Does "Duck Dynasty" star Willie Robertson have his sights on Congress?
According to a new report, Republican strategists are suddenly interested in recruiting Robertson to run for an open congressional seat in Louisiana. The speculation follows GOP Rep. Rodney Alexander announcing his retirement from Congress last week, as a result of his frustration with Washington gridlock.
A special election to fill the seat is scheduled for Oct. 19.
The bearded, 41-year-old Robertson co-stars in the hit A&E reality show and is a self-described “redneck millionaire.”
"My boys want to run Willie Robertson for the seat," an outside adviser to House GOP leadership told The Washington Examiner, which reported on the interest in a Robertson bid.
That's not to say the wealthy reality TV star would even want to run. Officially, party officials are staying mum on the idea. The state Republican Party did not return a request Tuesday for comment.
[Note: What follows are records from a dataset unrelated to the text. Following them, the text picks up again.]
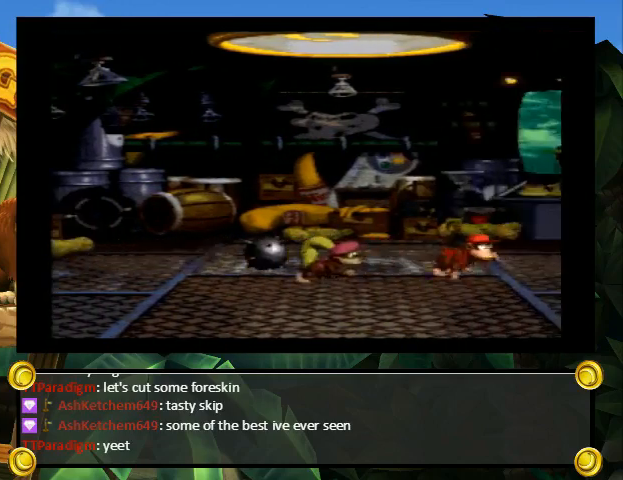
{"buttons": ["Y", "DPAD_RIGHT"], "events": [[267, "B", "up"], [400, "DPAD_LEFT", "up"], [433, "DPAD_RIGHT", "down"]]}
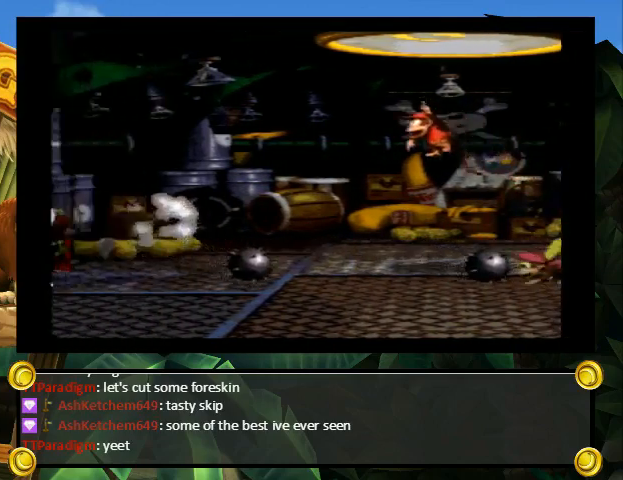
{"buttons": ["Y"], "events": [[33, "DPAD_RIGHT", "up"], [233, "DPAD_DOWN", "down"], [300, "DPAD_DOWN", "up"]]}
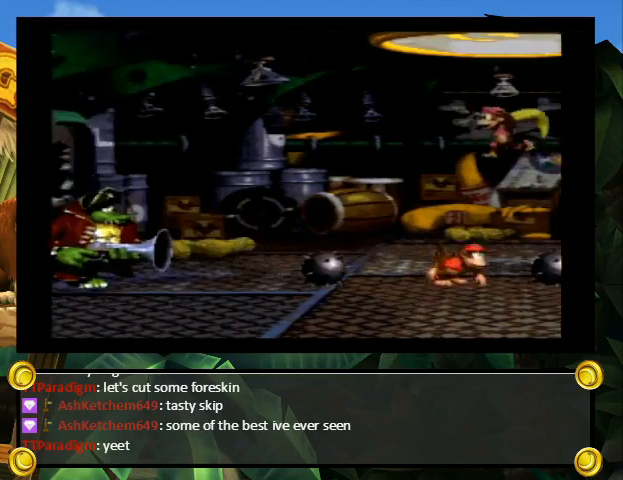
{"buttons": ["Y"], "events": []}
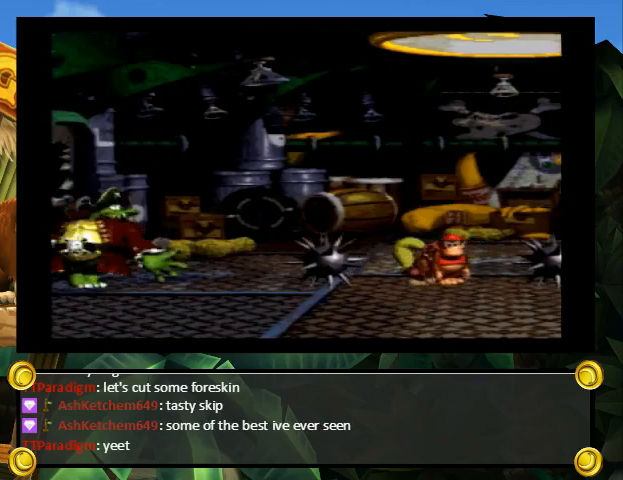
{"buttons": ["B", "Y", "DPAD_LEFT"], "events": [[300, "B", "down"], [300, "DPAD_RIGHT", "down"], [433, "DPAD_RIGHT", "up"], [467, "DPAD_LEFT", "down"]]}
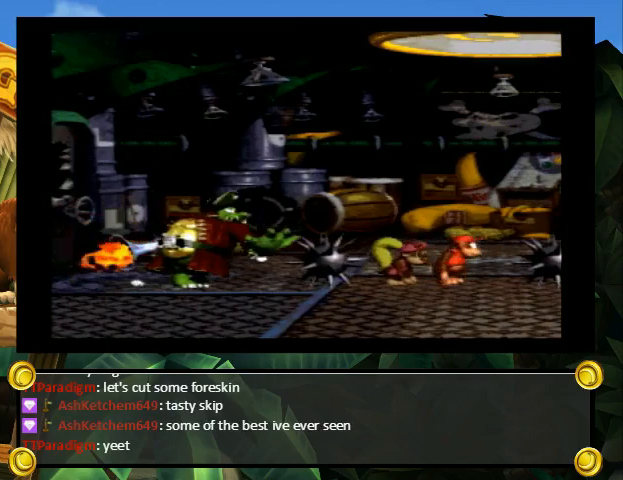
{"buttons": ["Y"], "events": [[267, "DPAD_LEFT", "up"], [300, "DPAD_RIGHT", "down"], [367, "B", "up"], [367, "DPAD_RIGHT", "up"]]}
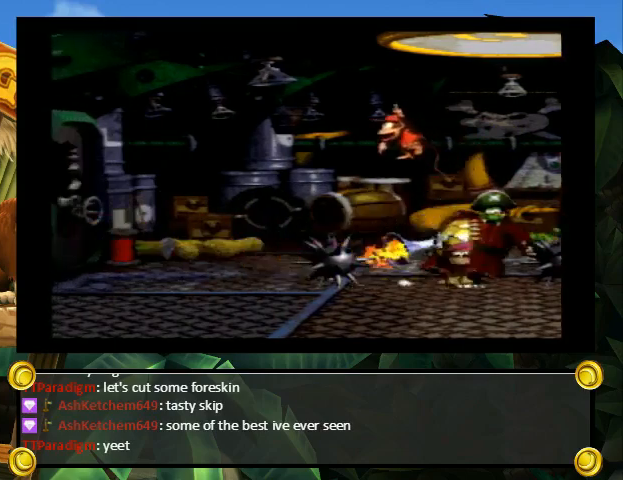
{"buttons": ["Y"], "events": [[200, "DPAD_DOWN", "down"], [267, "DPAD_DOWN", "up"]]}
And a spokeswoman for the National Republican Congressional Committee declined to comment.
"I'm kinda busy right now," Robertson told Fox News on Tuesday, in response to questions about whether he would consider an invitation to run.
The House seat serves Louisiana’s 5th District, which includes the city of Monroe, headquarters for the Robertson-led Duck Commander and Buck Commander hunting and game call companies.
State Sen. Neil Riser and Alexander's chief of staff, Adam Terry, are also reportedly interested in running for the seat, in the Republican-leaning district.
While Robertson’s immediate name recognition and wealth would make him an attractive political newcomer, he joins a long list of Hollywood types dangled in front of voters – from actor and Democrat Alec Baldwin, whose name is mentioned in almost every election cycle, to actress Ashley Judd, who just months ago was being touted as a possible Democratic challenger to Kentucky Republican Sen. Mitch McConnell in 2014. She did enter the race.
Should Robertson decide to run and win, though, he would join a long list of celebrity politicians who made the transition to politics -- from two-term President Ronald Reagan, a former actor, to pro wrestler Jesse Ventura, who as a Reform Party candidate was elected as Minnesota governor and served one term.